## [REQUIREMENTS]
**A)** Answer these questions from the artist biographies:
(i) Where was Zachary Cummings born?
(ii) What did Jaclyn Guido study at RISD?
(iii) What did Julia Haft-Candell found?
**B)** Please carry the artist biographies on from their final sentence.

## [TEXT]

>>>

Zachary Cummings was born in Baton Rouge, Louisiana. In 2011, he received undergraduate degrees in both Studio Art and Physics from Louisiana State University. He completed his MFA in Visual Art at Rutgers in 2013. He works primarily in painting. Zachary recently moved from Brooklyn to Delhi, NY where he lives with his wife and daughter. In his work, he investigates visual means of negation and the non-binary logic associated with these means. The paintings are often approached from both the front and back of the canvas. The canvas surface itself folds around internal structures, creating crevices and skewed planes. These techniques open up additional dimensions.
Jaclyn Guido grew up in Baltimore, occupying her time as an only child by making drawings, collages, maps, puppets, and fabric constructions. She frequented the Baltimore Museum of Art with her mom where she was inspired at a young age by Matisse’s cut outs, the Surrealists, and was engaged in lengthy conversations about art vs. artifact. She studied Industrial Design at RISD and acquired the process and skills to bring her three-dimensional ideas to life. She has since worked full time designing and fabricating store windows and interiors, while maintaining her fine art practice in her tiny Hamden studio. She is passionate about local fabrication, the natural world, art’s ability to express human experience, and backpacking the Catskills region.
Julia Haft-Candell lives and works in Los Angeles. Recent solo exhibitions include CANDICE MADEY, New York, NY; Night Gallery, Los Angeles, CA; Parrasch Heijen Gallery, Los Angeles, CA; and group exhibitions at CANDICE MADEY, New York, NY; Inman Gallery, Houston, TX; Grand Central Art Center at California State University, Fullerton CA; the Craft Contemporary, Los Angeles, CA; and Interface Gallery, Oakland, CA, among others; other upcoming exhibitions include Canada, New York, NY, and Klaus Von nichtssagend, New York, NY. Her work has been written about in Artforum, Surface Magazine, The New York Times, and The Los Angeles Times. She received an MFA from California State University Long Beach and BA in Studio Art and International Relations from University of California Davis. She is the founder of the infinite school, an experimental space for ceramic education outside of the institution.

<<<

## [Stored data entries]
>>>

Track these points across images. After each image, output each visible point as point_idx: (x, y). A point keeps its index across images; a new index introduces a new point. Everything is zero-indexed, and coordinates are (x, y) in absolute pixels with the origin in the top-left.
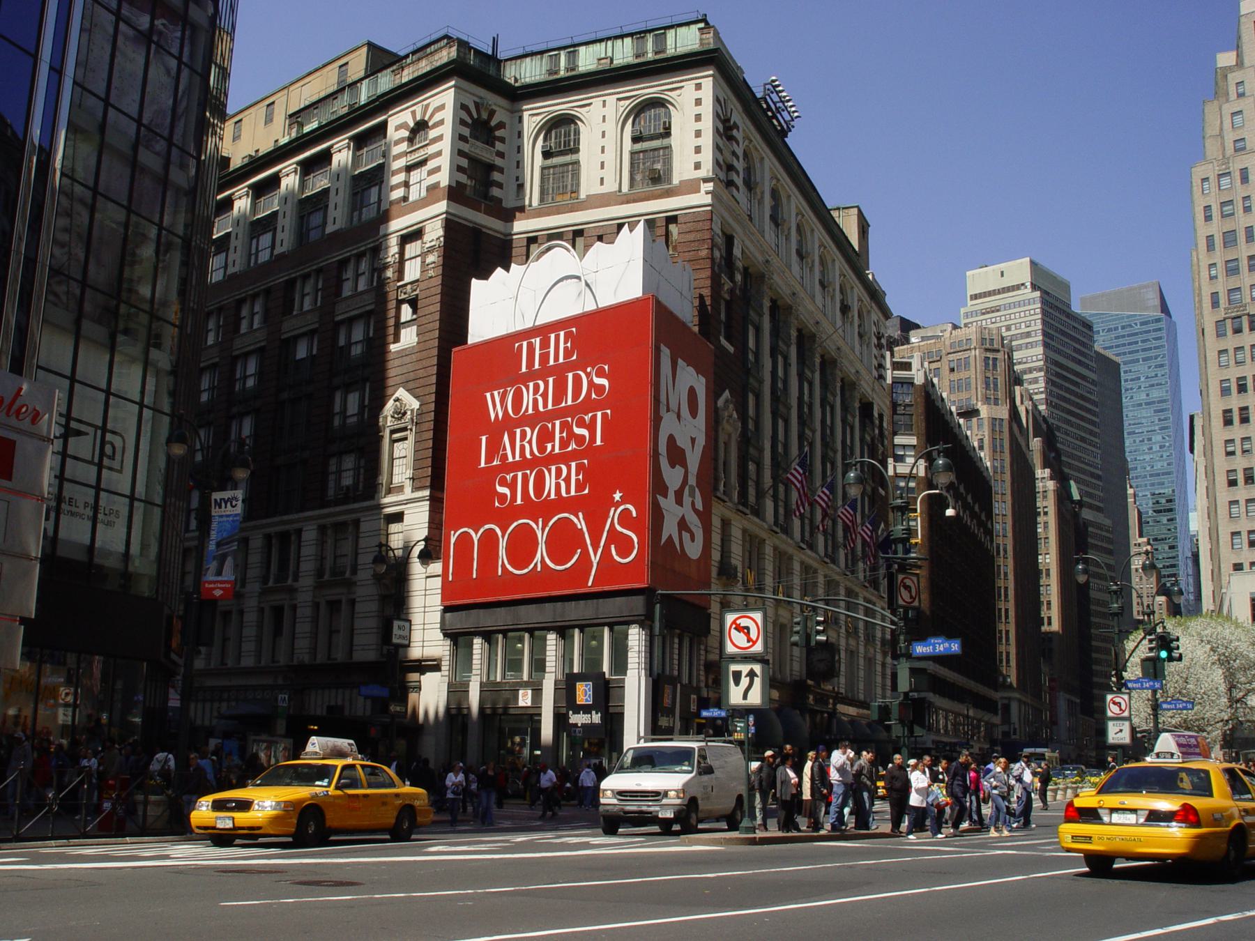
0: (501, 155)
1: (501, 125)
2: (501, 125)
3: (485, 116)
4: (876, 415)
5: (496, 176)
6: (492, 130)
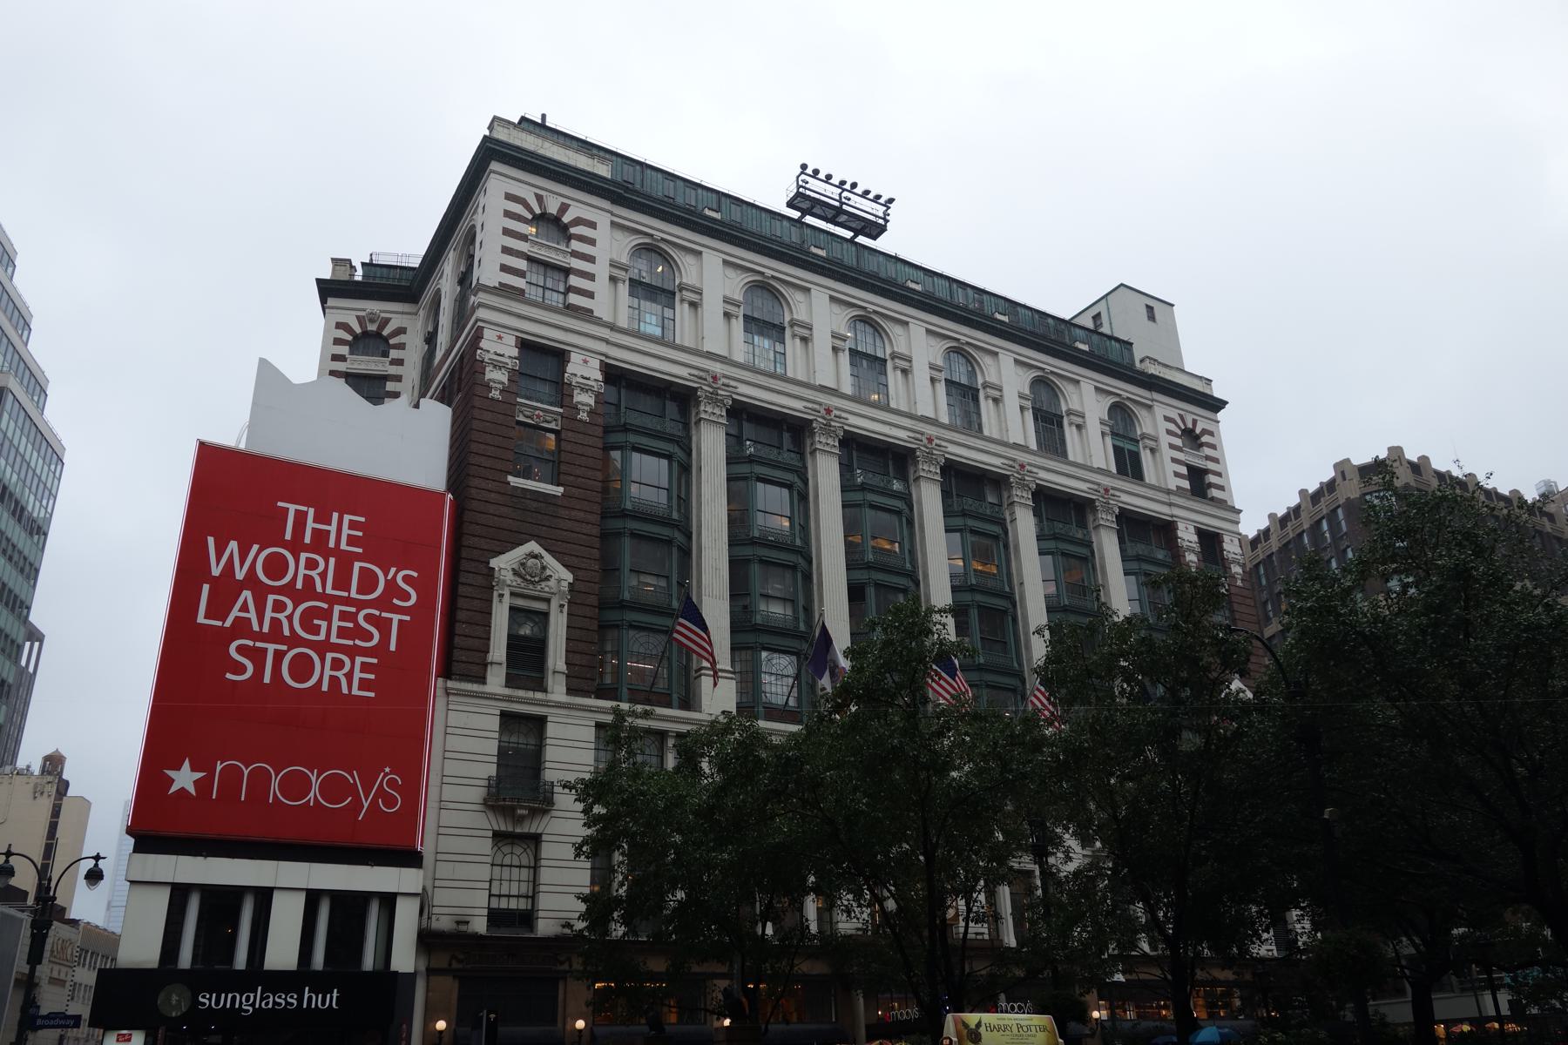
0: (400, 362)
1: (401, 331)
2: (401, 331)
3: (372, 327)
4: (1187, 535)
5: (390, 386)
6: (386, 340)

<<<

## [EXERCISE ANSWERS]
**A)**
(i) Baton Rouge, Louisiana
(ii) Industrial Design
(iii) The infinite school, an experimental space for ceramic education outside of the institution

**B)**
Leonardo Madriz (b.1987, Louisiana) is an interdisciplinary artist based in Brooklyn, NewYork. He holds an MFA from Hunter College (NY, 2021) and a BFA from Louisiana State University (2010). His first solo show is forthcoming at NARS Foundation (Brooklyn, NY) in early 2023, and his installation, Letters to Home, Pt. 1, will be exhibited at CURRENTS New Media Festival (Santa Fe, NM) in June 2022. Recent group shows in New York include Shadow & Light, Longwood Gallery and Bronx Council on the Arts (2022); Lucky to Be Here, Bronx Council on the Arts (2021); Heaven, 205 Hudson Street Gallery (2021); Orphans of Painting II, Ethan Cohen KuBe (2019); and Waiting for the Garden of Eden, White Box Gallery (2019). His work has been featured by Hyperallergic and Hauser & Wirth.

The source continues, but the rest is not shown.